Count the lines in the entries below that contain the string "skPoint", treating uppercase and lowercase as different, and reply with the number alone.

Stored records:
....

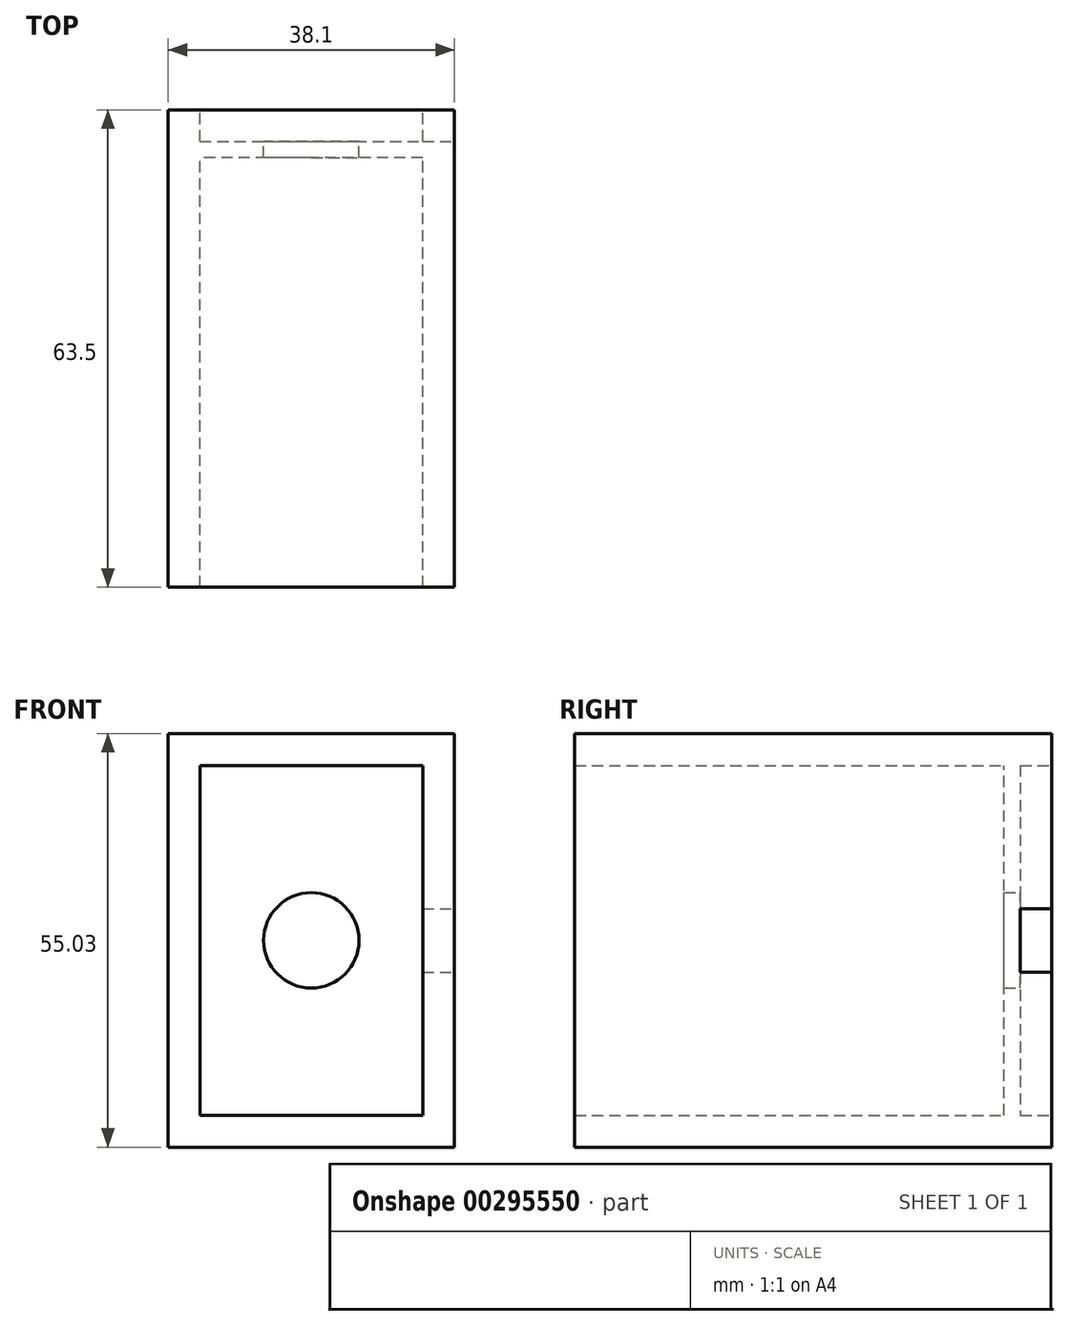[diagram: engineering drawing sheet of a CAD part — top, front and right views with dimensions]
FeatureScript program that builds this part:
annotation { "Feature Type Name" : "Feature", "Feature Type Description" : "" }
export const myFeature = defineFeature(function(context is Context, id is Id, definition is map)
    precondition{}
    {
        {
            var Q0;
            Q0=qCreatedBy(makeId("Front.planeOp"),FACE);
            var sketch = newSketch(context, id + "F0", { "sketchPlane" : qUnion([Q0])});
            skLineSegment(sketch, "E0", {"start": v(69.85, 0) * mm, "end": v(69.85, -55.03) * mm});
            skLineSegment(sketch, "E1.bottom", {"start": v(69.85, -55.03) * mm, "end": v(31.75, -55.03) * mm});
            skLineSegment(sketch, "E1.top", {"start": v(69.85, 0) * mm, "end": v(31.75, 0) * mm});
            skLineSegment(sketch, "E1.left", {"start": v(69.85, -55.03) * mm, "end": v(69.85, 0) * mm});
            skLineSegment(sketch, "E1.right", {"start": v(31.75, -55.03) * mm, "end": v(31.75, 0) * mm});
            skLineSegment(sketch, "E2", {"start": v(69.85, 0) * mm, "end": v(69.85, 2.96) * mm});
            skPoint(sketch, "E3.visualSharp", {"position": v(69.85, 4.23) * mm});
            skArc(sketch, "E3.filletArc", {"start": v(69.85, 2.96) * mm, "mid": v(69.48, 3.86) * mm, "end": v(68.58, 4.23) * mm});
            skLineSegment(sketch, "E4", {"start": v(69.85, 0) * mm, "end": v(69.85, -4.23) * mm});
            skLineSegment(sketch, "E5", {"start": v(69.85, -4.23) * mm, "end": v(65.62, -4.23) * mm});
            skLineSegment(sketch, "E6", {"start": v(31.75, -55.03) * mm, "end": v(31.75, -50.8) * mm});
            skLineSegment(sketch, "E7", {"start": v(31.75, -50.8) * mm, "end": v(35.98, -50.8) * mm});
            skLineSegment(sketch, "E8.bottom", {"start": v(35.98, -50.8) * mm, "end": v(65.62, -50.8) * mm});
            skLineSegment(sketch, "E8.top", {"start": v(35.98, -4.23) * mm, "end": v(65.62, -4.23) * mm});
            skLineSegment(sketch, "E8.left", {"start": v(35.98, -50.8) * mm, "end": v(35.98, -4.23) * mm});
            skLineSegment(sketch, "E8.right", {"start": v(65.62, -50.8) * mm, "end": v(65.62, -4.23) * mm});
            skSolve(sketch);
        }
        {
            var Q0;
            Q0 = qSketchRegion(id + "F0", true);
            extrude(context, id + "F1", {"entities" : qUnion([Q0]), "depth" : 63.5 * mm});
        }
        {
            var Q0;
            Q0=qCreatedBy(makeId("Front.planeOp"),FACE);
            var sketch = newSketch(context, id + "F2", { "sketchPlane" : qUnion([Q0])});
            skLineSegment(sketch, "E9", {"start": v(0, 0) * mm, "end": v(35.98, 0) * mm});
            skLineSegment(sketch, "E10", {"start": v(35.98, 0) * mm, "end": v(35.98, -4.23) * mm});
            skLineSegment(sketch, "E11", {"start": v(69.85, -55.03) * mm, "end": v(69.85, -50.8) * mm});
            skLineSegment(sketch, "E12", {"start": v(69.85, -50.8) * mm, "end": v(65.62, -50.8) * mm});
            skLineSegment(sketch, "E13.bottom", {"start": v(65.62, -50.8) * mm, "end": v(35.98, -50.8) * mm});
            skLineSegment(sketch, "E13.top", {"start": v(65.62, -4.23) * mm, "end": v(35.98, -4.23) * mm});
            skLineSegment(sketch, "E13.left", {"start": v(65.62, -50.8) * mm, "end": v(65.62, -4.23) * mm});
            skLineSegment(sketch, "E13.right", {"start": v(35.98, -50.8) * mm, "end": v(35.98, -4.23) * mm});
            skSolve(sketch);
        }
        {
            var Q0;
            Q0 = qSketchRegion(id + "F2", true);
            extrude(context, id + "F3", {"entities" : qUnion([Q0]), "operationType" : NewBodyOperationType.ADD, "depth" : 6.35 * mm});
        }
        {
            var Q0;
            Q0=qCreatedBy(makeId("Front.planeOp"),FACE);
            var sketch = newSketch(context, id + "F4", { "sketchPlane" : qUnion([Q0])});
            skLineSegment(sketch, "E14", {"start": v(0, 0) * mm, "end": v(35.98, 0) * mm});
            skLineSegment(sketch, "E15", {"start": v(35.98, 0) * mm, "end": v(35.98, -4.23) * mm});
            skLineSegment(sketch, "E16", {"start": v(65.62, -4.23) * mm, "end": v(65.62, -55.03) * mm});
            skLineSegment(sketch, "E17", {"start": v(65.62, -55.03) * mm, "end": v(65.62, -50.8) * mm});
            skLineSegment(sketch, "E18.bottom", {"start": v(35.98, -4.23) * mm, "end": v(65.62, -4.23) * mm});
            skLineSegment(sketch, "E18.top", {"start": v(35.98, -50.8) * mm, "end": v(65.62, -50.8) * mm});
            skLineSegment(sketch, "E18.left", {"start": v(35.98, -4.23) * mm, "end": v(35.98, -50.8) * mm});
            skLineSegment(sketch, "E18.right", {"start": v(65.62, -4.23) * mm, "end": v(65.62, -50.8) * mm});
            skSolve(sketch);
        }
        {
            var Q0;
            Q0 = qSketchRegion(id + "F4", true);
            extrude(context, id + "F5", {"entities" : qUnion([Q0]), "operationType" : NewBodyOperationType.REMOVE, "depth" : 4.2 * mm});
        }
        {
            var Q0;
            Q0=makeQuery(id+"F3.boolean.opBoolean","MERGE",FACE,{"derivedFrom":[makeQuery(id+"F1.opExtrude","CAP_FACE",FACE,{"disambiguationData":[OSD([sQuery(id+"F0.wireOp",EDGE,"E1.bottom"),sQuery(id+"F0.wireOp",EDGE,"E1.top"),sQuery(id+"F0.wireOp",EDGE,"E1.left"),sQuery(id+"F0.wireOp",EDGE,"E1.right"),sQuery(id+"F0.wireOp",EDGE,"E4"),sQuery(id+"F0.wireOp",EDGE,"E6"),sQuery(id+"F0.wireOp",EDGE,"E8.bottom"),sQuery(id+"F0.wireOp",EDGE,"E8.top"),sQuery(id+"F0.wireOp",EDGE,"E8.left"),sQuery(id+"F0.wireOp",EDGE,"E8.right")])],"isStart":true}),makeQuery(id+"F3.opExtrude","CAP_FACE",FACE,{"disambiguationData":[OSD([sQuery(id+"F2.wireOp",EDGE,"E13.bottom"),sQuery(id+"F2.wireOp",EDGE,"E13.top"),sQuery(id+"F2.wireOp",EDGE,"E13.left"),sQuery(id+"F2.wireOp",EDGE,"E13.right")])],"isStart":true})]});
            var sketch = newSketch(context, id + "F6", { "sketchPlane" : qUnion([Q0])});
            skLineSegment(sketch, "E19", {"start": v(-69.85, 0) * mm, "end": v(-69.85, -27.52) * mm});
            skLineSegment(sketch, "E20", {"start": v(-69.85, -27.52) * mm, "end": v(-67.73, -27.52) * mm});
            skPoint(sketch, "E20.endSnap0", {"position": v(-65.62, -27.52) * mm});
            skLineSegment(sketch, "E21.bottom", {"start": v(-65.62, -23.28) * mm, "end": v(-69.85, -23.28) * mm});
            skLineSegment(sketch, "E21.top", {"start": v(-65.62, -31.75) * mm, "end": v(-69.85, -31.75) * mm});
            skLineSegment(sketch, "E21.left", {"start": v(-65.62, -23.28) * mm, "end": v(-65.62, -31.75) * mm});
            skLineSegment(sketch, "E21.right", {"start": v(-69.85, -23.28) * mm, "end": v(-69.85, -31.75) * mm});
            skPoint(sketch, "E21.middle", {"position": v(-67.73, -27.52) * mm});
            skSolve(sketch);
        }
        {
            var Q0;
            Q0 = qSketchRegion(id + "F6", true);
            extrude(context, id + "F7", {"entities" : qUnion([Q0]), "operationType" : NewBodyOperationType.REMOVE, "oppositeDirection" : true, "depth" : 4.2 * mm});
        }
        {
            var Q0;
            Q0=makeQuery(id+"F7.boolean.opBoolean","MERGE",FACE,{"derivedFrom":[makeQuery(id+"F5.boolean.opBoolean","COPY",FACE,{"derivedFrom":makeQuery(id+"F5.opExtrude","CAP_FACE",FACE,{"disambiguationData":[OSD([sQuery(id+"F4.wireOp",EDGE,"E18.bottom"),sQuery(id+"F4.wireOp",EDGE,"E18.top"),sQuery(id+"F4.wireOp",EDGE,"E18.left"),sQuery(id+"F4.wireOp",EDGE,"E18.right")])],"isStart":false})}),makeQuery(id+"F7.opExtrude","CAP_FACE",FACE,{"disambiguationData":[OSD([sQuery(id+"F6.wireOp",EDGE,"E21.bottom"),sQuery(id+"F6.wireOp",EDGE,"E21.top"),sQuery(id+"F6.wireOp",EDGE,"E21.left"),sQuery(id+"F6.wireOp",EDGE,"E21.right")])],"isStart":false})]});
            var sketch = newSketch(context, id + "F8", { "sketchPlane" : qUnion([Q0])});
            skLineSegment(sketch, "E22", {"start": v(-65.62, -4.23) * mm, "end": v(-50.8, -4.23) * mm});
            skLineSegment(sketch, "E23", {"start": v(-50.8, -4.23) * mm, "end": v(-50.8, -27.52) * mm});
            skCircle(sketch, "E24", {"center": v(-50.8, -27.52) * mm, "radius": 6.35 * mm});
            skSolve(sketch);
        }
        {
            var Q0;
            Q0 = qSketchRegion(id + "F8", true);
            extrude(context, id + "F9", {"entities" : qUnion([Q0]), "operationType" : NewBodyOperationType.REMOVE, "endBound" : BoundingType.THROUGH_ALL, "oppositeDirection" : true, "depth" : 25.4 * mm});
        }
    });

....

- _PROBLEM SOLUTION_: 3